Supplied information >>
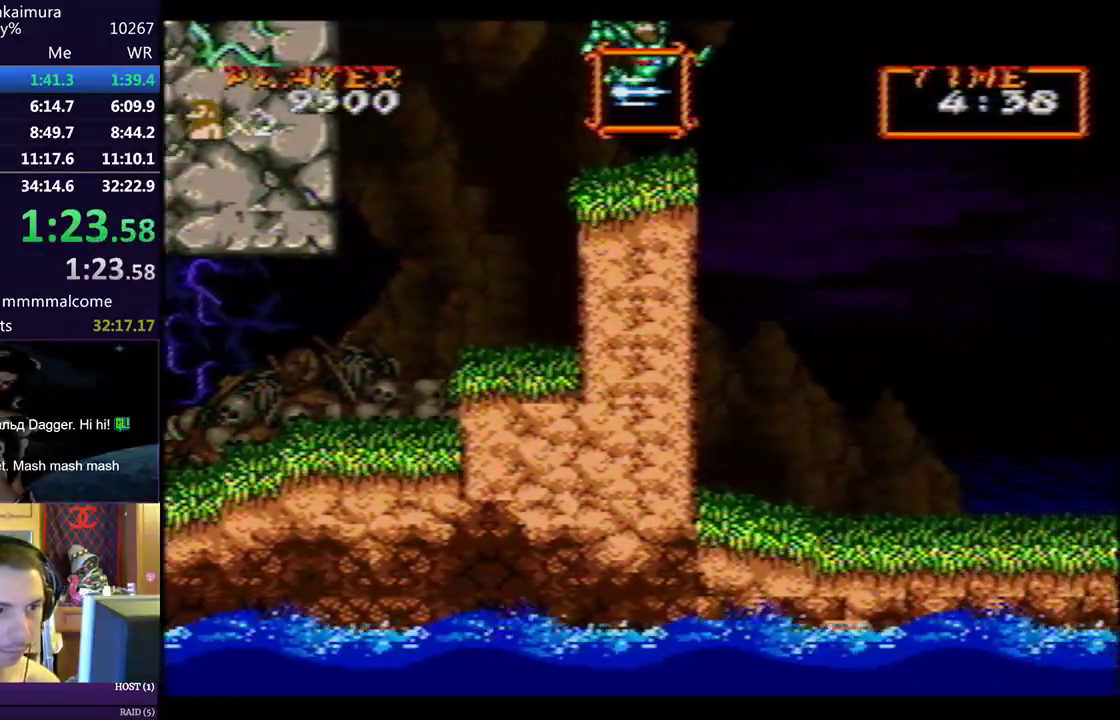
{"buttons": ["DPAD_RIGHT"], "events": []}
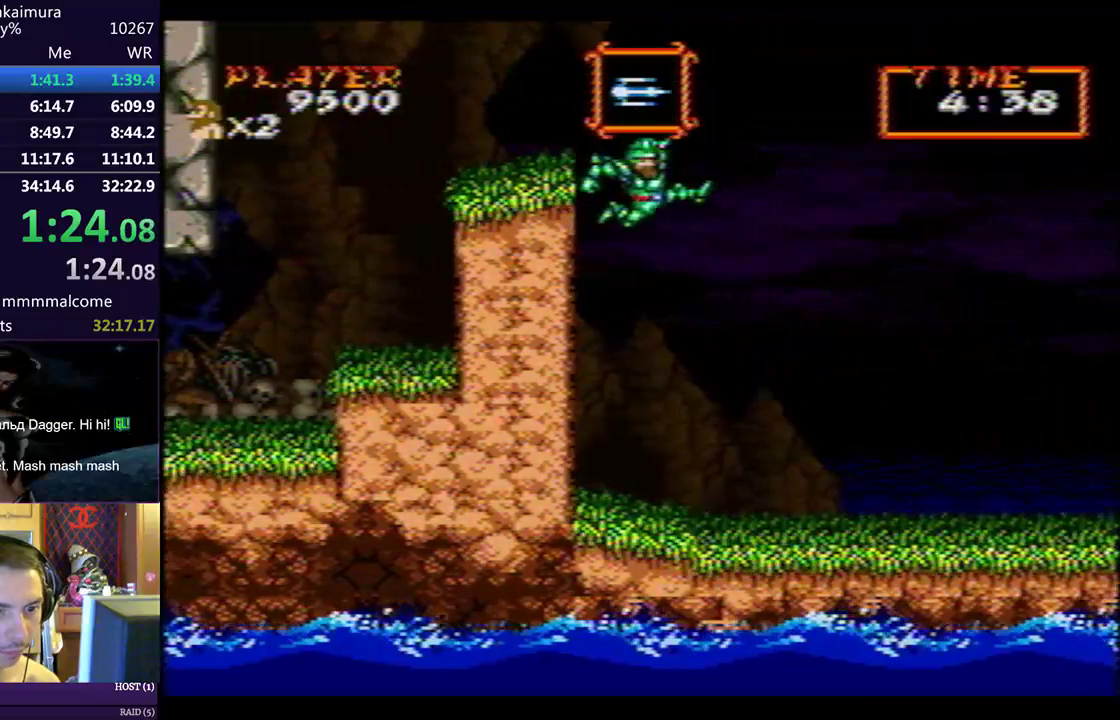
{"buttons": ["DPAD_RIGHT"], "events": [[367, "CIRCLE", "down"], [450, "CIRCLE", "up"]]}
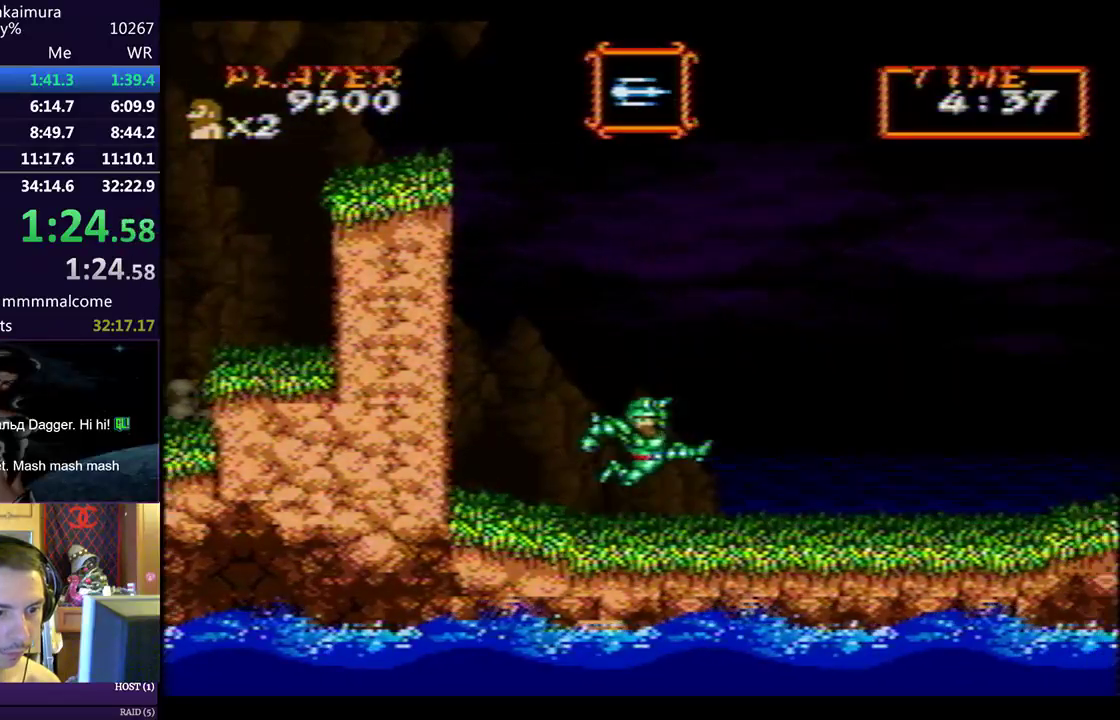
{"buttons": ["DPAD_RIGHT"], "events": []}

Aim of the task >> Once the pictures are set aside, repeat the remaining data word for word.

Answer to the exercise >>
{"buttons": ["DPAD_RIGHT"], "events": []}
{"buttons": ["DPAD_RIGHT"], "events": [[367, "CIRCLE", "down"], [450, "CIRCLE", "up"]]}
{"buttons": ["DPAD_RIGHT"], "events": []}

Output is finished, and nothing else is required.